Lets talk about LLMs¶
My experience with LLMs¶
I've explored a variety of Large Language Model(LLMs), ranging from the commercial GPT-4, gemini-pro to open source alternatives like Mistral-7B and GPT-3.5-turbo. Additionally, I've also explored the smaller language models, like phi-2 of Microsoft which is also an open source model which is trained on just 2.7B params.
Amongst these, gpt4 stands out for its efficiency and the response generation. as per my knowledge, I think there's no llm that has matched the quality of GPT-4 responses but the information is limited to 2022.
I recommend using the gemini-pro for the more updated informtaion and faster response compared to GPT-4.
What are LLMs¶
Large Language Models, are AI models trained on large text datasets which include articles, books, and other texts.
They utilize the transformer architecture, to understand and generate text. These models can perform a wide range of language-related tasks, including language translation, text summarization, question answering, and natural language understanding.
i understand, the architecture is too overwhelming. we'll get a detailed overview on the transformer architecture in the next blog. check out the paper for more details.
What exactly the LLMs do¶
Large Language Models excel in generating text that is coherent, contextually relevant, and grammatically correct for an user's query. They can also perform a wide range of language-related tasks, including language translation, text summarization, question answering, and natural language understanding.

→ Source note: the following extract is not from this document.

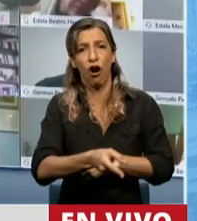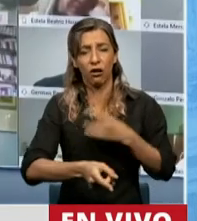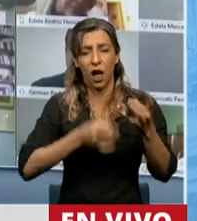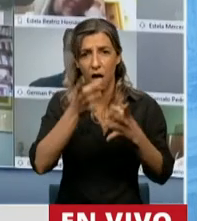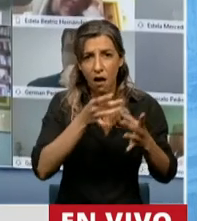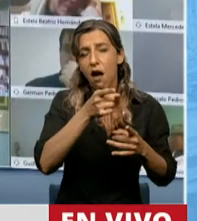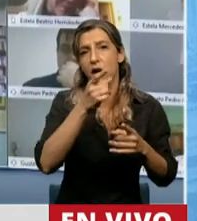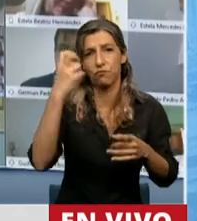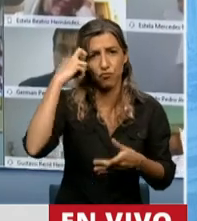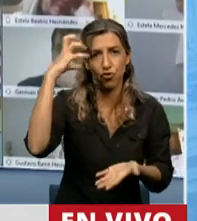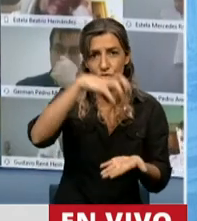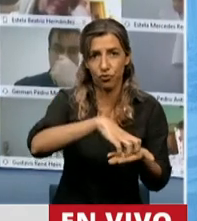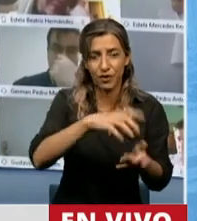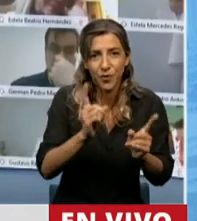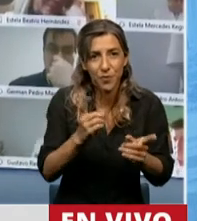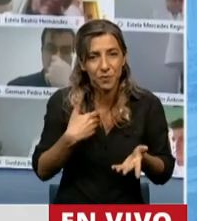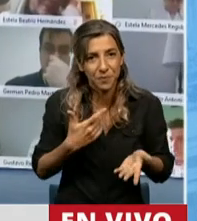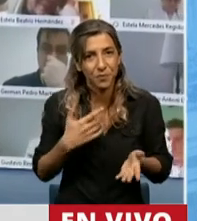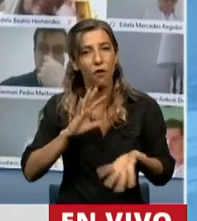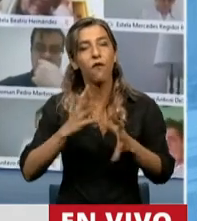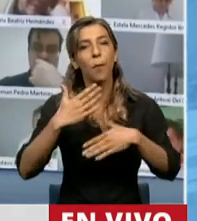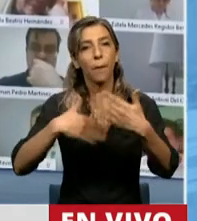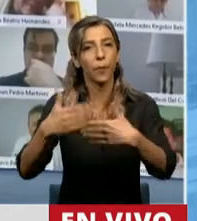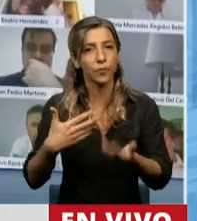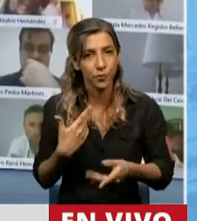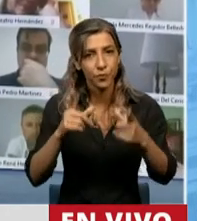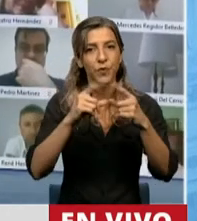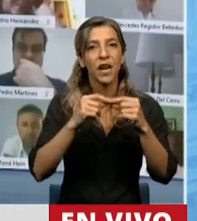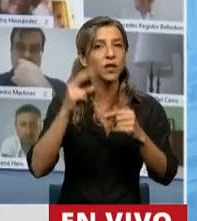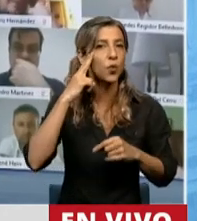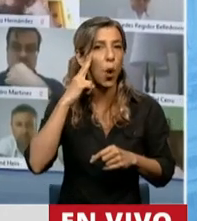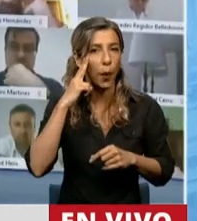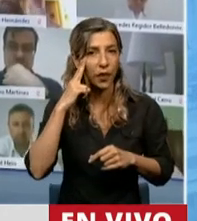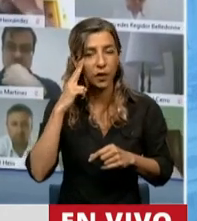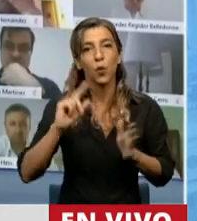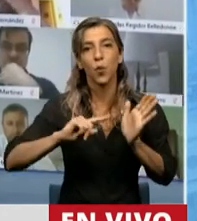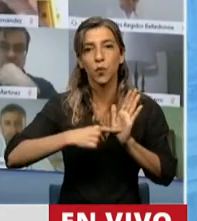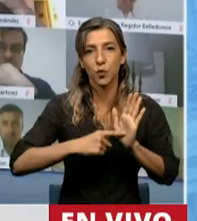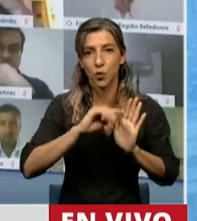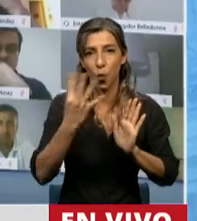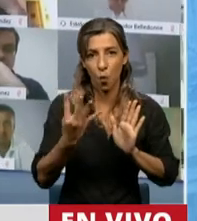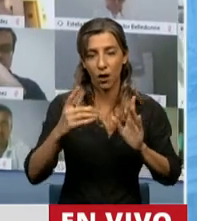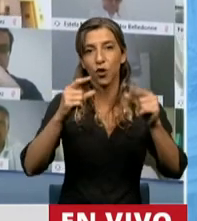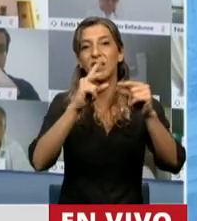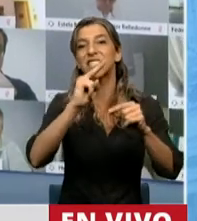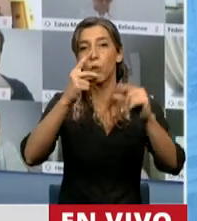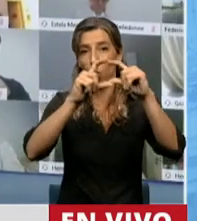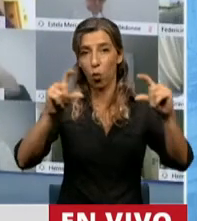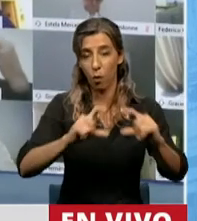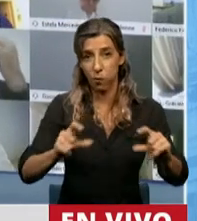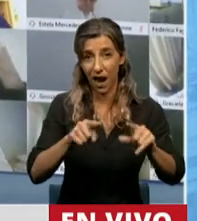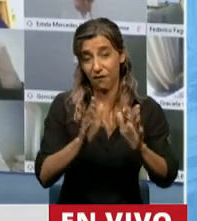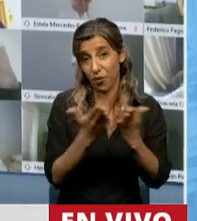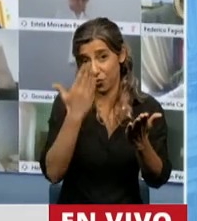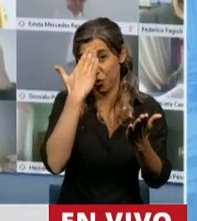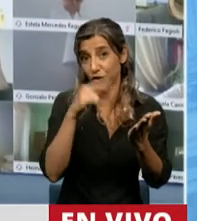constitucional claramente establecido en el artículo 99, inciso 4, segundo párrafo de dicha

I'll give a small overview on how internal architecture perform the generation and predicting the next word. LLMs consist of two components
Encoder¶
the encoder is responsible for processing the input text and converting it into a high-dimensional(embeddings) representation that captures its semantic meaning and contextual information.
the encoding phase, the LLM processes the input text token by token, generating contextualized embeddings for each token. These embeddings contain rich information about the input text and are used as input for the subsequent decoding phase.
Decoder¶
The decoder component in LLMs is responsible for generating coherent and contextually relevant responses or continuations of the sentences based on the encoded input text.
While LLMs are primarily trained for autoregressive language generation tasks (i.e., predicting the next token in a sequence given the preceding context), the decoding process is more complex than in traditional sequence-to-sequence models. LLMs often employ sophisticated decoding strategies, such as beam search or nucleus sampling, to generate diverse and fluent responses.
info
Beam search is a heuristic search algorithm used to find the most likely sequence of tokens in a probabilistic model.
Nucleus sampling, also known as top-p sampling or softmax sampling with a dynamic threshold, is a probabilistic sampling technique used to generate diverse and fluent sequences.
Conclusion¶
In conclusion, Large Language Models (LLMs) represent a significant advancement in artificial intelligence, offering remarkable capabilities in understanding and generating human-like text.
While each LLM may have its own strengths and limitations, but the final goal is to generate correct, contextual and relevant information for the user query
The main problem that is faced is the biasness and the hallucination of the information. they pretend to know the information but they don't. same as humans, when they dont know the answer, they fabricate the responses and believe that the answer is true leading to misinformation and inaccuracies.
One promising solution to mitigate hallucination is Retrieval Augmented Generation. By incorporating retrieval-based methods into the generation process, LLMs can access external knowledge sources to enhance the accuracy and relevance of their responses.